Russian invasion takes toll on domestic gas prices
March 4, 2022
Oil and gas prices soared to a high peak because of investors’ fears that Russia’s invasion of Ukraine would hurt Russian exports and cause disruptions in the supply.
Russia is one of the world’s largest suppliers of energy and natural gas. It is also the world’s second biggest supplier of oil.
The geopolitical turmoil in Russia was bound to shake the market. After it launched a war on Ukraine, Russia has faced international opposition in the form of harsh sanctions.
This includes one that excludes the nation from The Society for Worldwide Interbank Financial Telecommunication, or SWIFT, a widely used global financial transaction system, and has hindered it from performing international transactions.
Consequently, imports have become expensive, harming companies that have to pay for goods and services from abroad, The Economist reported.
Additionally, the halted progress on the Nord Stream 2 pipeline project, which delivers natural gas from Russia to Germany, added tension to the soaring prices.
The oil industry was not immune to all of this since Russia is also a major supplier of the fuel. Interruptions in shipments of natural gas have raised concerns.
Oil prices experienced an increase in the United States because oil is a product of crude oil refinement, and the nation is a large importer of that energy source from Russia.
Reflecting the oil trouble, gas prices have increased nationwide, with New York State’s average regular price going up from $2.79 last year to $3.85 on March 2.
Furthermore, the European economy highly depends on Russia for natural gas, which is used for electricity, heating and home appliances.
The disruptions in the supply and the instability of Russia’s financial system have made investors panic.
Brent Crude, the global benchmark for oil prices, jumped to $112.93 per barrel on March 2, the highest it has been since 2014. For context, oil prices last year were $60 per barrel and ranged from $70 to $80 per barrel prior to the conflict escalating.
The price is expected to rise even more, as analysts from JPMorgan Chase & Co. predicted that it might reach $120 per barrel.

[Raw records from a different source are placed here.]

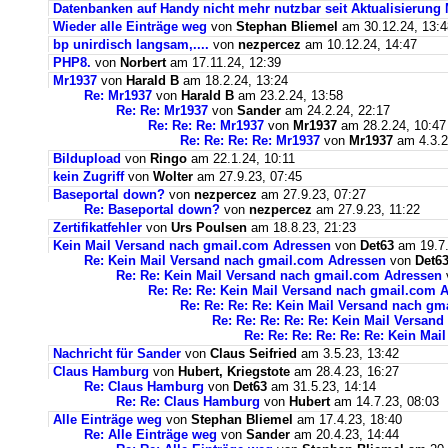
Datenbanken auf Handy nicht mehr nutzbar seit Aktualisierung
Wieder alle Einträge weg
von
Stephan Bliemel
am 30.12.24, 13:4
bp unirdisch langsam,....
von
nezpercez
am 10.12.24, 14:47
PHP8.
von
Norbert
am 17.11.24, 12:39
Mr1937
von
Harald B
am 18.2.24, 13:24
Re: Mr1937
von
Harald B
am 23.2.24, 13:58
Re: Re: Mr1937
von
Sander
am 24.2.24, 22:17
Re: Re: Re: Mr1937
von
Mr1937
am 28.2.24, 10:47
Re: Re: Re: Re: Mr1937
von
Mr1937
am 4.3.2
Bildupload
von
Ringo
am 22.1.24, 10:11
kein Zugriff
von
Wolter
am 27.9.23, 07:45
Baseportal down?
von
nezpercez
am 27.9.23, 07:27
Re: Baseportal down?
von
nezpercez
am 27.9.23, 11:22
Zertifikatfehler
von
Urs Poulsen
am 18.8.23, 21:23
Kein Mail Versand nach gmail.com Adressen
von
Det63
am 19.7.
Re: Kein Mail Versand nach gmail.com Adressen
von
Det6
Re: Re: Kein Mail Versand nach gmail.com Adressen
Re: Re: Re: Kein Mail Versand nach gmail.com 
Re: Re: Re: Re: Kein Mail Versand nach g
Re: Re: Re: Re: Re: Kein Mail Versan
Re: Re: Re: Re: Re: Re: Kein Ma
Nachricht für Sander
von
Claus Seifried
am 3.5.23, 13:42
Claus Hamburg
von
Hubert, Kriegstote
am 28.4.23, 16:27
Re: Claus Hamburg
von
Det63
am 31.5.23, 14:14
Re: Re: Claus Hamburg
von
Hubert
am 14.7.23, 08:03
Alle Einträge weg
von
Stephan Bliemel
am 17.4.23, 18:40
Re: Alle Einträge weg
von
Sander
am 20.4.23, 14:44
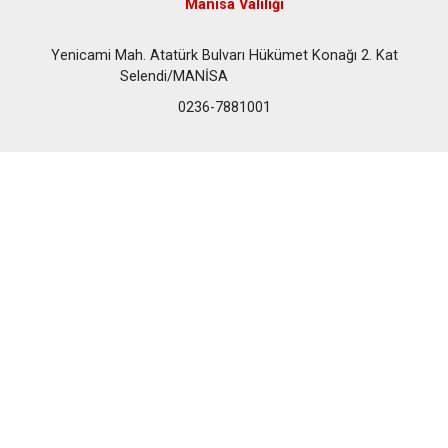
Manisa Valiliği
Yenicami Mah. Atatürk Bulvarı Hükümet Konağı 2. Kat
Selendi/MANİSA
0236-7881001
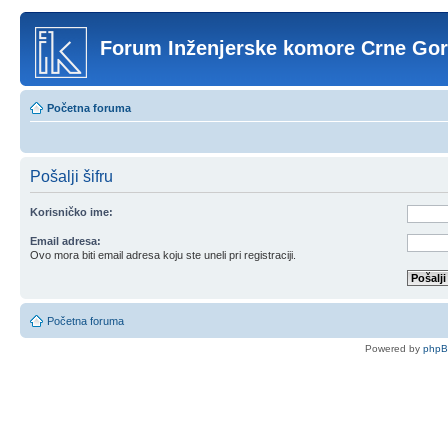
Forum Inženjerske komore Crne Go
Početna foruma
Pošalji šifru
Korisničko ime:
Email adresa:
Ovo mora biti email adresa koju ste uneli pri registraciji.
Početna foruma
Powered by
php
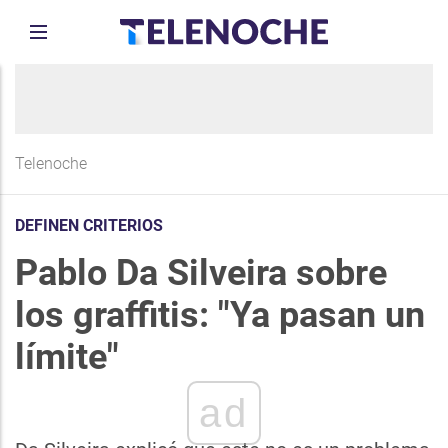
Telenoche
DEFINEN CRITERIOS
Pablo Da Silveira sobre
los graffitis: "Ya pasan un
límite"
ad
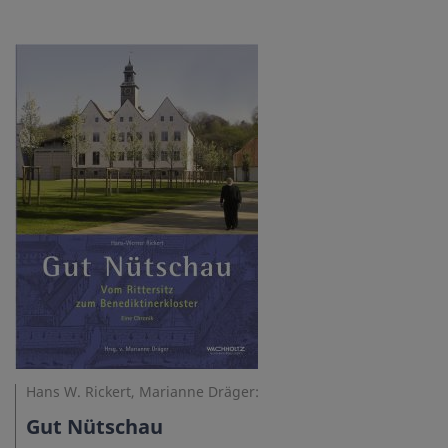
Hans W. Rickert, Marianne Dräger:
Gut Nütschau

If $120 per barrel is reached, inflation could reach 9%, hitting a new record and raising more concerns to curb it further.

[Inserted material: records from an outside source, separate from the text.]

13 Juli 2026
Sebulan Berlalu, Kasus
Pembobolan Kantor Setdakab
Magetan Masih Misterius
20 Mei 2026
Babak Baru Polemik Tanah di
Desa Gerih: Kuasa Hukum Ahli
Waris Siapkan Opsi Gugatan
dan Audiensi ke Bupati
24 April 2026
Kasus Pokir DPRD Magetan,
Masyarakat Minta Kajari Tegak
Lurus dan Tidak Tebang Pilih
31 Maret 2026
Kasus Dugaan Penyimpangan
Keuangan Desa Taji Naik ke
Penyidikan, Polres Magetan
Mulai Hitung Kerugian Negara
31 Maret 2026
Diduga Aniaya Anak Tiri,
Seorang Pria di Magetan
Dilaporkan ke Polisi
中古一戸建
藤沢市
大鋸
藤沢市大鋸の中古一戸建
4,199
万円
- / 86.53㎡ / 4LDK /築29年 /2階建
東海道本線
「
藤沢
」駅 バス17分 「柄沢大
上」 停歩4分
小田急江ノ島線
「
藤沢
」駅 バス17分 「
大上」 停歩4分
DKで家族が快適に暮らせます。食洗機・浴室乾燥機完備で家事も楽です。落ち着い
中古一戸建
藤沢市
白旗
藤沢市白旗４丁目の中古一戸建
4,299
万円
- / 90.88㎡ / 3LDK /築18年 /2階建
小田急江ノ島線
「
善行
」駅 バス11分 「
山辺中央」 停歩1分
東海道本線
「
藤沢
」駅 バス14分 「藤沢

U.S. benchmark West Texas Intermediate crude oil is $110.60 per barrel as of March 2.
Just as it seemed like inflation was being tackled, more uncertainty will hit the market with this new war. Inflation in the United States recently reached a 40-year high.
However, with current circumstances, inflation can get worse, and tackling it could lead to other issues.

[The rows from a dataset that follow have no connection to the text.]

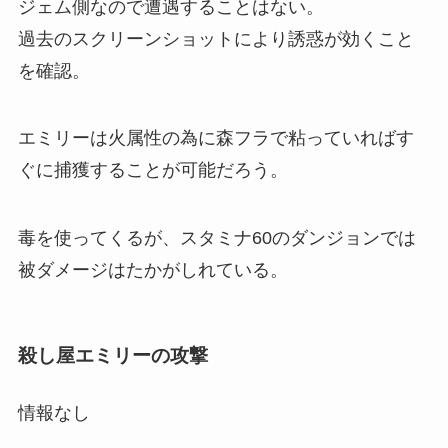
ジェム側なので遭遇することはない。
過去のスクリーンショットにより誘惑が効くこと
を確認。
エミリーは火属性の為に森フラで粘っていればす
ぐに捕獲することが可能だろう。
毒を使ってくるが、スタミナ60のダンジョンでは
被ダメージはたかがしれている。
殺し屋エミリーの攻撃
情報なし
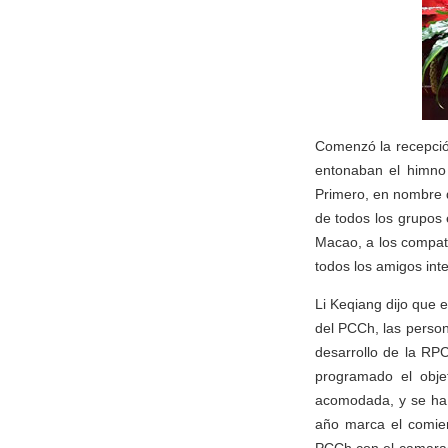
Comenzó la recepción
entonaban el himno 
Primero, en nombre d
de todos los grupos 
Macao, a los compatr
todos los amigos int
Li Keqiang dijo que 
del PCCh, las person
desarrollo de la RP
programado el obje
acomodada, y se ha i
año marca el comien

Investors are trying to predict whether or not the Federal Reserve System policymakers will raise interest rates in their scheduled meeting later this month. Slowing inflation during these current circumstances will slow the economy and cause more disruptions.
In an effort to bring down prices, a parade of 31 countries announced that 60 million barrels of crude oil will be released from reserves. Unfortunately, that didn’t work, and the price continued to increase.
The failure was due to the move releasing a little amount of oil that reflected only 12 days worth of Russian exports.
OPEC had no response to the rising oil prices and has no new plans. It argued that the recent instability is a consequence of geopolitical reasons rather than fundamentals in the supply and demand, in which case it would be required to respond.
OPEC’s response was no surprise, as both Russia and Saudi Arabia profit from revenues behind the high oil prices.
Larger spending on oil will dampen spending in other areas, consequently hindering economic growth.
Just as the world was recovering from the COVID-19 pandemic and economic indicators began to show signs of normality, the panic has returned yet again at the market and the gas pump, and how long it will last this time could be anyone’s guess.